Insta


środa, 14 listopada 2018

„Royal. Królestwo ze Szkła" Valentina Fast

Nie umiałam się powstrzymać przed sięgnięciem po tę serię. Szalałam za nią od dłuższego czasu, ale jakoś nie miałam szansy się z nią wcześniej zetknąć. Niemniej, byłam niesamowicie szczęśliwa, kiedy w końcu wpadła w moje łapki. Tak bardzo, że praktycznie nie byłam w stanie się opanować przed sięgnięciem.

Nr. recenzji: 
212
Tytuł: „Royal. Królestwo ze Szkła"
Autor: Valentina Fast
Tłumacz: Miłosz Urban
Liczba stron: 256
Data polskiego wydania: 15 lutego 2018
Wydawnictwo: Media Rodzina
W moim odczuciu: 8/10

Podobnie jak w przypadku znanej i kochanej przez większość młodych czytelniczek serii "Rywalki", pani Valentina Fast postanowiła stworzyć podobną serię, jednak zdecydowanie dostarczającą jeszcze dodatkowego dreszczyku emocji. Tatiana zostaje wybrana do brania udziału w eliminacjach, w których główną nagrodą jest ręka księcia. Nie spodziewa się jednak, że w eliminacjach bierze udział książę i jego czterej dobrzy przyjaciele. Chcąc, aby wszystko opierało się na prawdziwym uczuciu, nikt nie wie, który z nich jest tym prawdziwym. Zaczyna się prawdziwa eliminacja, która prowadzić będzie do ostatecznej wygranej - korony.

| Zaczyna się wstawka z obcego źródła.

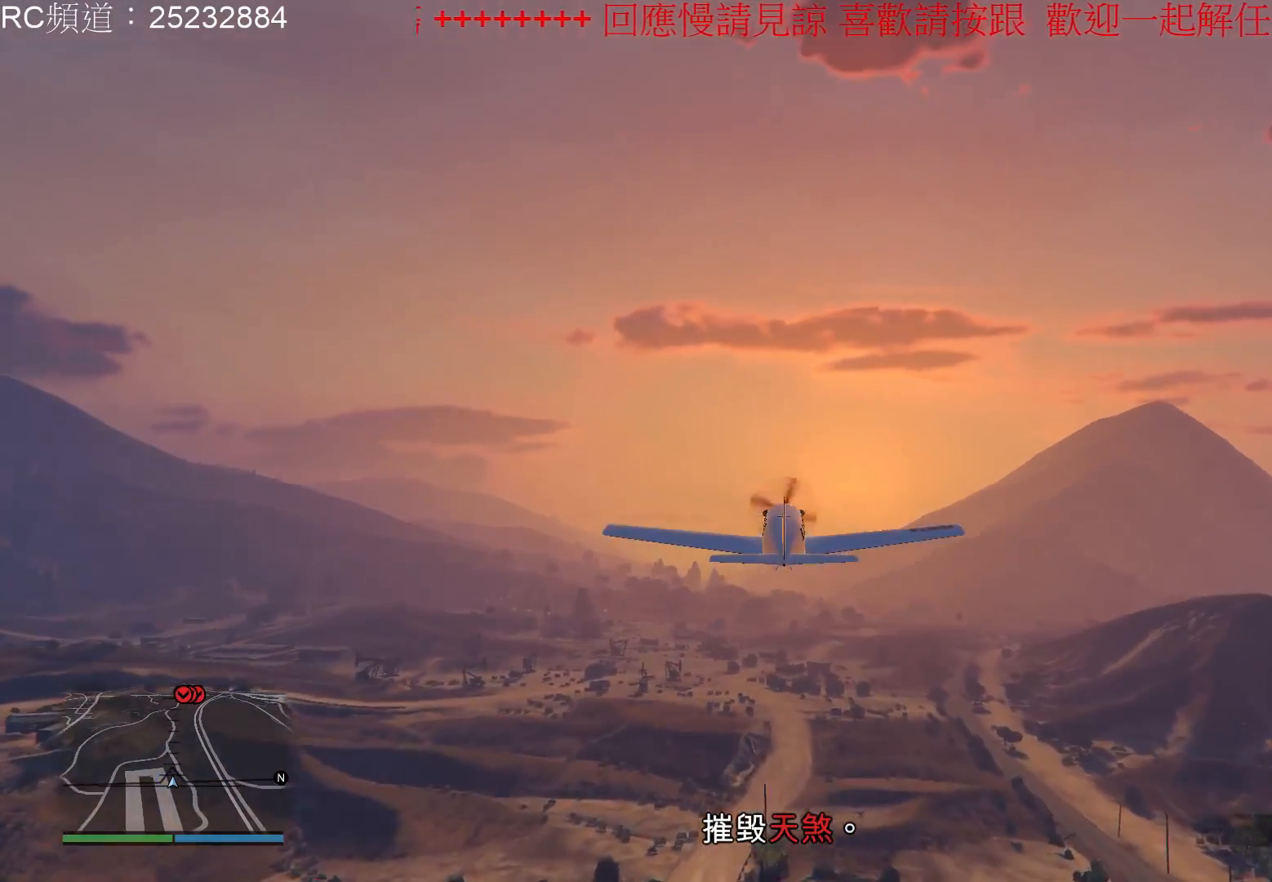
{"buttons": ["R2"], "left_stick": "center", "right_stick": "center", "events": []}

Bohaterowie są dobrze wykreowani, choć nie poznaliśmy ich jeszcze całkowicie. Każdy skrywa sekret swojej prawdziwej osobowości, a więc prawdopodobnie nuta tajemnicy pozostanie aż do ostatniego tomu, gdzie będziemy w stanie w końcu spojrzeć na to całościowo. Póki co, osobiście trochę zdziwiona byłam zachowaniem głównej bohaterki. Skoro nie chciała brać udziału w programie i chciała przy pierwszej możliwej szansie się wycofać, to średnio logicznym wydaje mi się, że rzeczywiście szybko zaangażowała się w poznawanie kandydatów. Wiecie, takie trochę typowe kobiece narzekania, ale jednak skoro książę być może jest w pobliżu, to będzie o tym mowa tylko w myślach, absolutnie nie dotykając czynów. Być może, gdyby autorka poszła tropem, który sobie zaplanowała wcześniej i próbowała zrujnować karierę dziewczyny w jakiś szybki sposób, ale przez to dziewczyna by wygrała, to byłoby to jeszcze zabawniejsze, jednak pozostańmy przy niezdecydowaniu. 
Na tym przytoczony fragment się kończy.